It was a sunny afternoon, late in November, when I finished the last day of Apple Pressing. The temperature was in the fifty degree range. This is good, because I'm always drenched in water and apple pulp when I process apples. In past years, I have processed apples when it was in the thirties and that is brutal

The pulp that comes out of the apple grinder has a delicious apple aroma. I love the aroma and so do the wasps. Fortunately, I have never been stung when processing apples. I think the wasps are too busy drinking apple juice to get angry!

I pour about nine bushels of apple pulp into the apple press to fill it up. I use a “Hydropress”. This is an apple press that uses water pressure to squeeze the juice from the apple pulp. I get a decent amount of juice from each pressing – around two and a half gallons of juice per bushel of ripe apples.

The Hydropress squeezes the apple pulp against a cloth screen that's placed inside a round, stainless steel screen. This separates the apple juice from the apple pulp. The juice flows out of the press and through another fine screen into buckets. The buckets of juice are then poured into five gallon glass bottles.
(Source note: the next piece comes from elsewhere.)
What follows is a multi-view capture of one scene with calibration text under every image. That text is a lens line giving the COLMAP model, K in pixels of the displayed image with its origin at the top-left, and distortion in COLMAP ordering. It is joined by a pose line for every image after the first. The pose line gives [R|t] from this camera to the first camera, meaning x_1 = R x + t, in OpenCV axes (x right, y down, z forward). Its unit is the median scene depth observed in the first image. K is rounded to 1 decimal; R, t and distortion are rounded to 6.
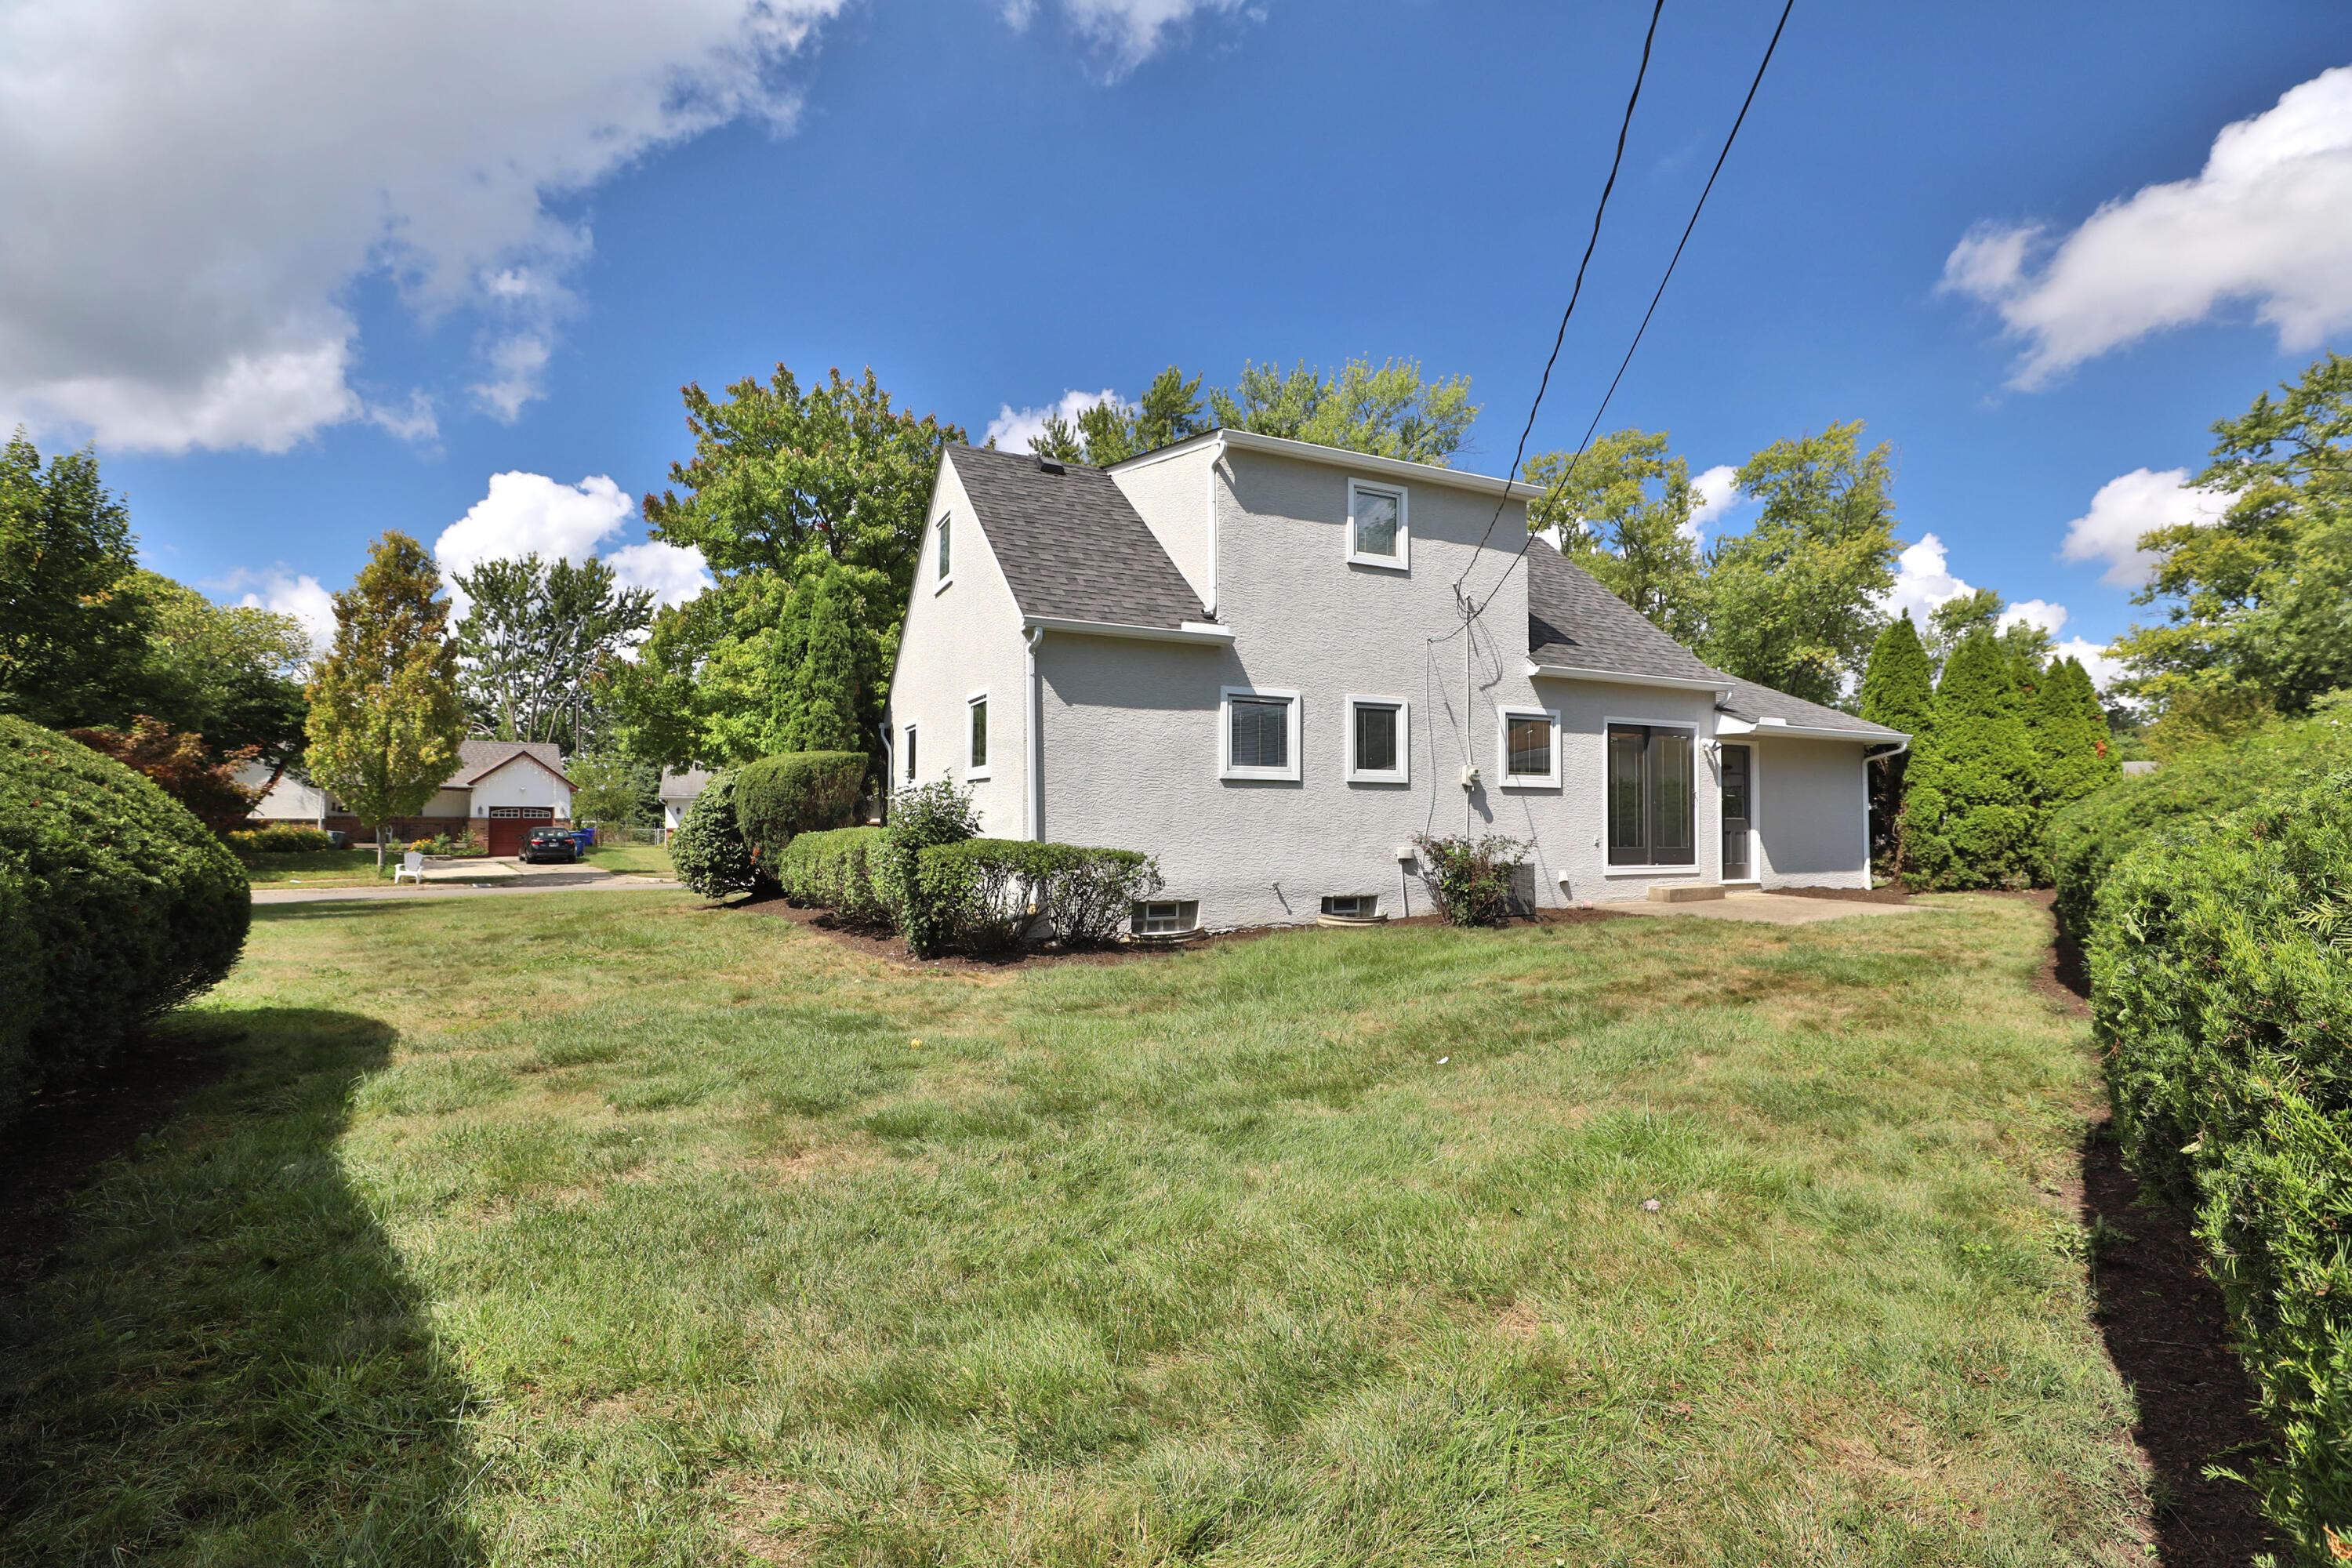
lens RADIAL K [[1067.7, 0, 1198.2], [0, 1067.7, 783.1], [0, 0, 1]] dist [-0.024221, 0.000429]
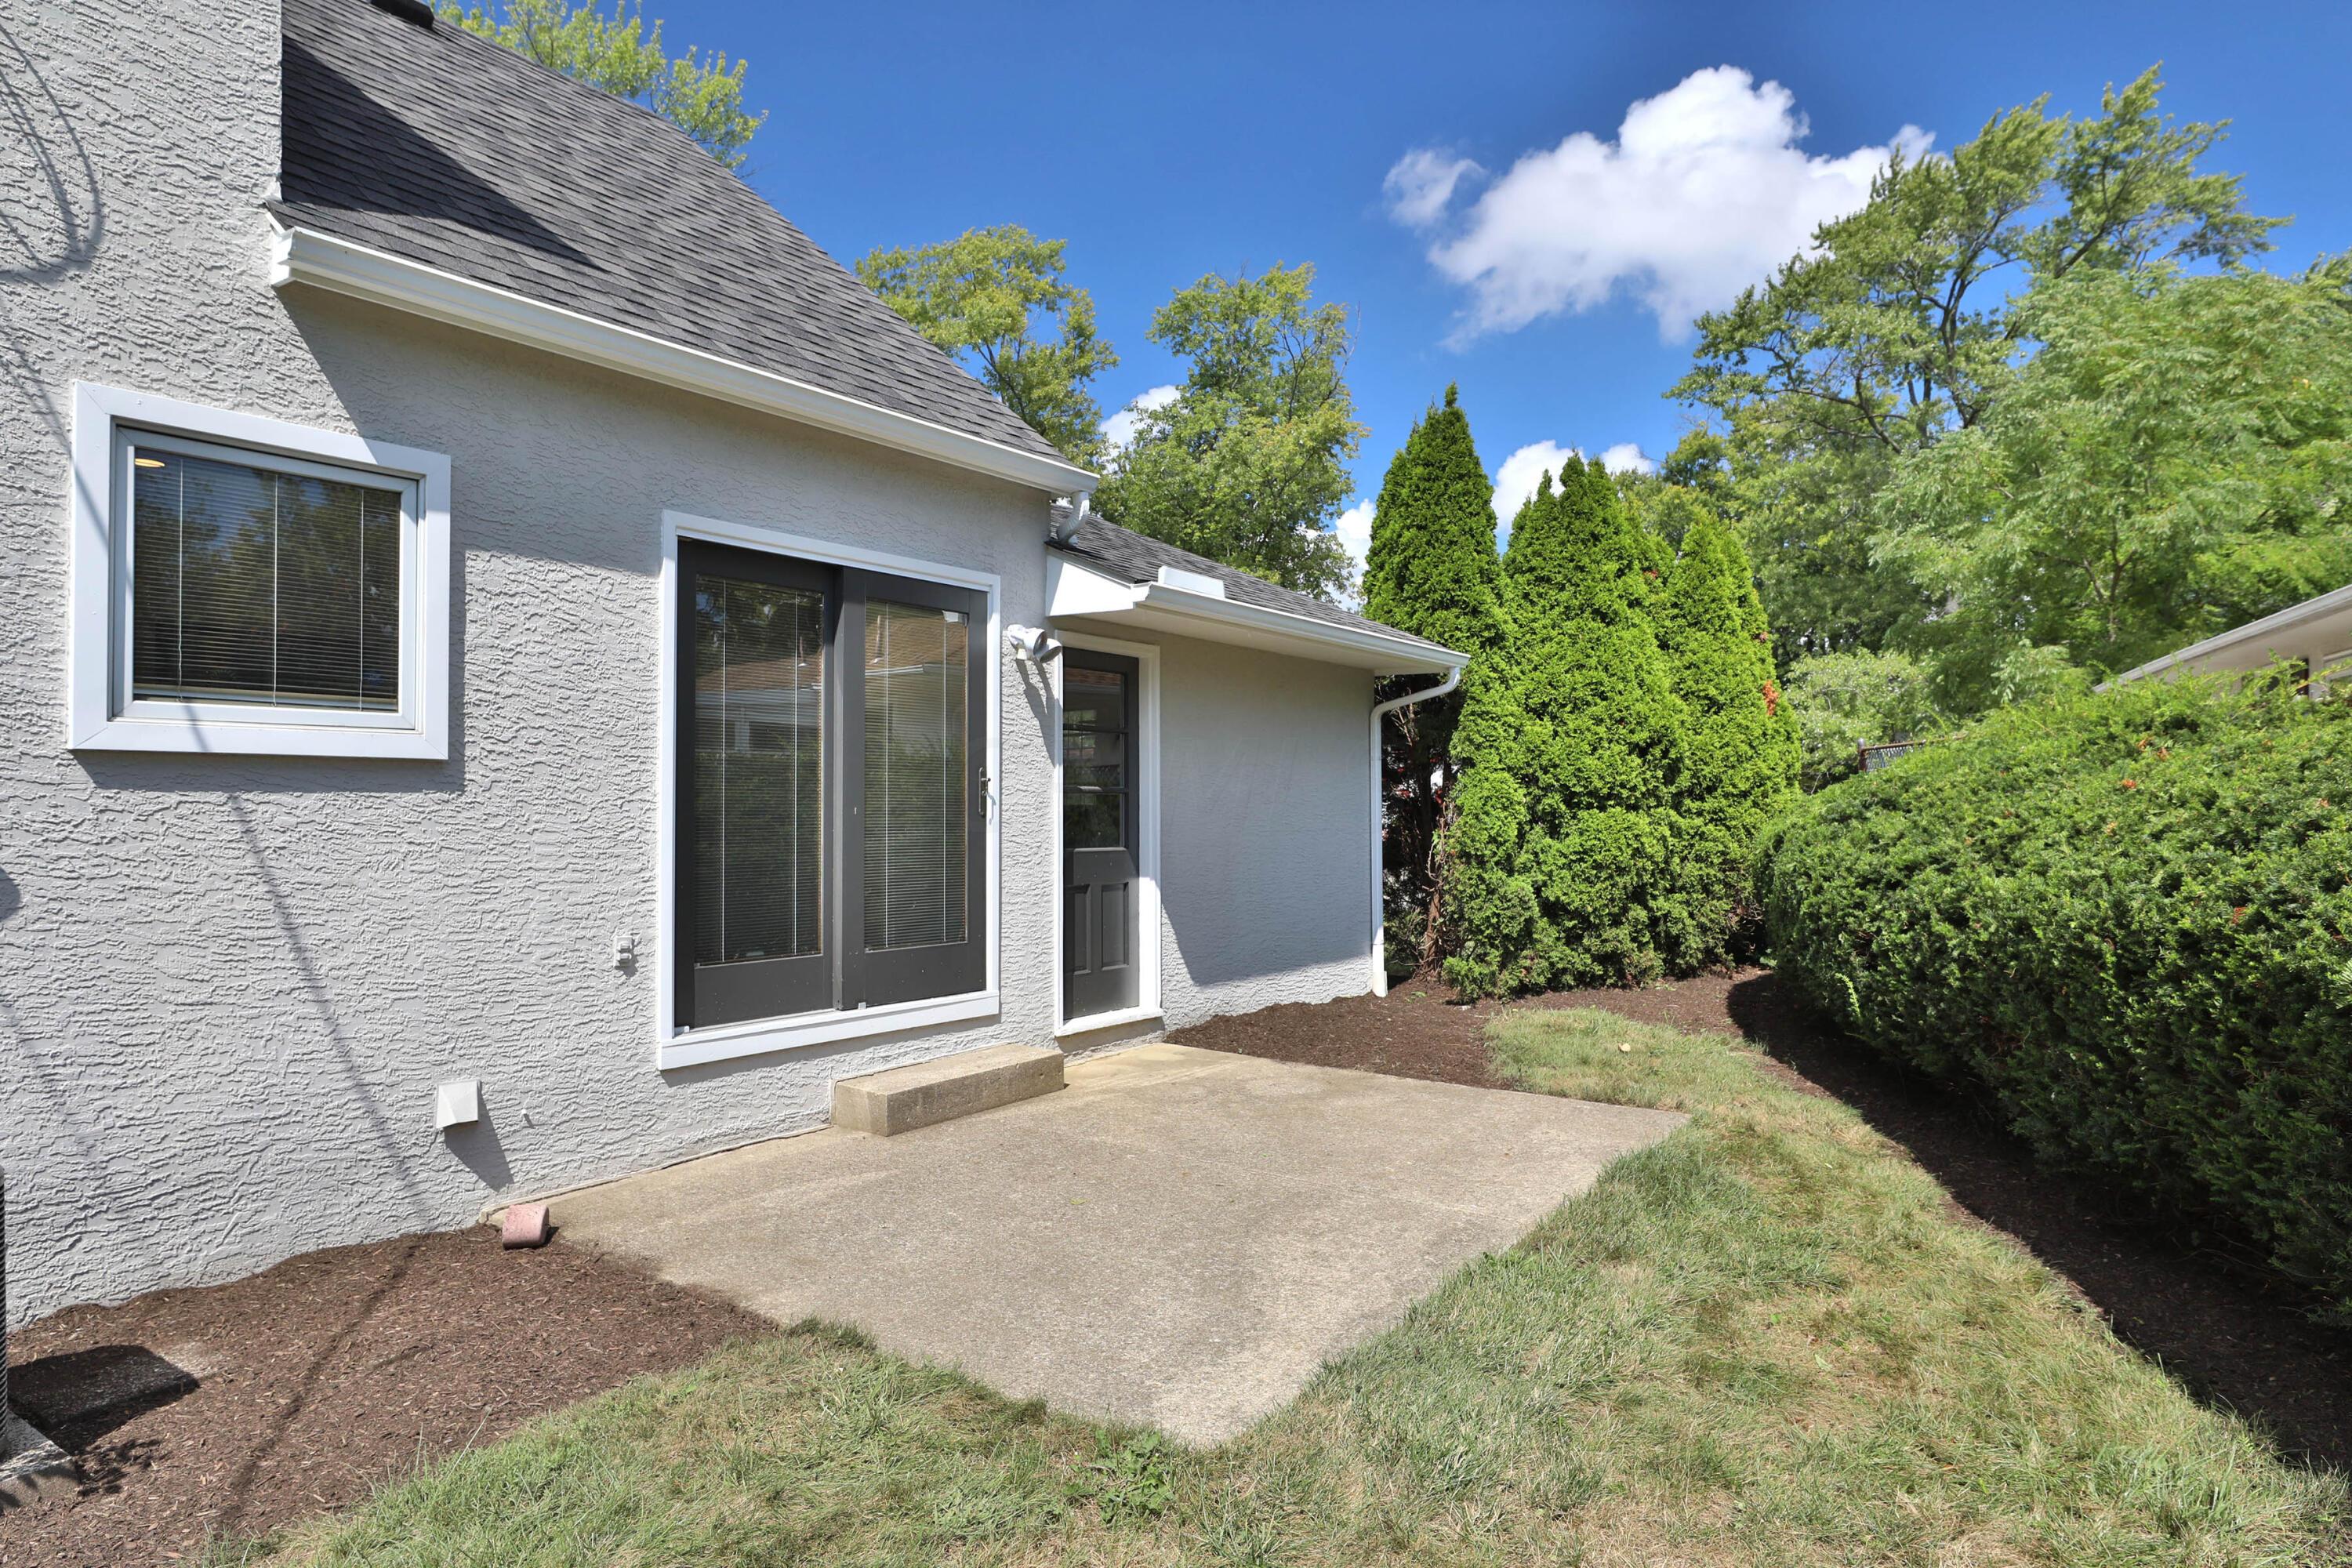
lens RADIAL K [[1420.3, 0, 1173.6], [0, 1420.3, 785.8], [0, 0, 1]] dist [0.001671, 0.000294]
pose [[0.887108, 0.001938, 0.461559, 0.285930], [-0.009751, 0.999847, 0.014545, 0.003164], [-0.461460, -0.017404, 0.886990, 0.523128]]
An organic, natural yeast is added to the bottles and they are capped with an “airlock”. The airlock prevents oxygen from entering the bottle, but lets carbon dioxide from the fermentation process escape from the bottle.

Then the glass bottles are rolled on a cart into the Cider Room – each five gallon bottle of juice weighs around forty pounds. The Cider Room is kept at a comfortable seventy degrees Fahrenheit – a cozy temperature for the active yeast that will convert the sugar in the apple juice into alcohol (the first step in making vinegar).

So now, it is the end of the Fall Season and the apple juice is merrily bubbling in the warm cider room. The apple harvest and apple pressing is finally over. For the month of December, I can rest a bit. I let nature take its course (with a little help from your friendly neighborhood vinegar brewer) as the apple juice ferments into Apple Cider.

But the cold months of Winter are coming and that means the apple trees will need pruning. And so, one season ends and another begins.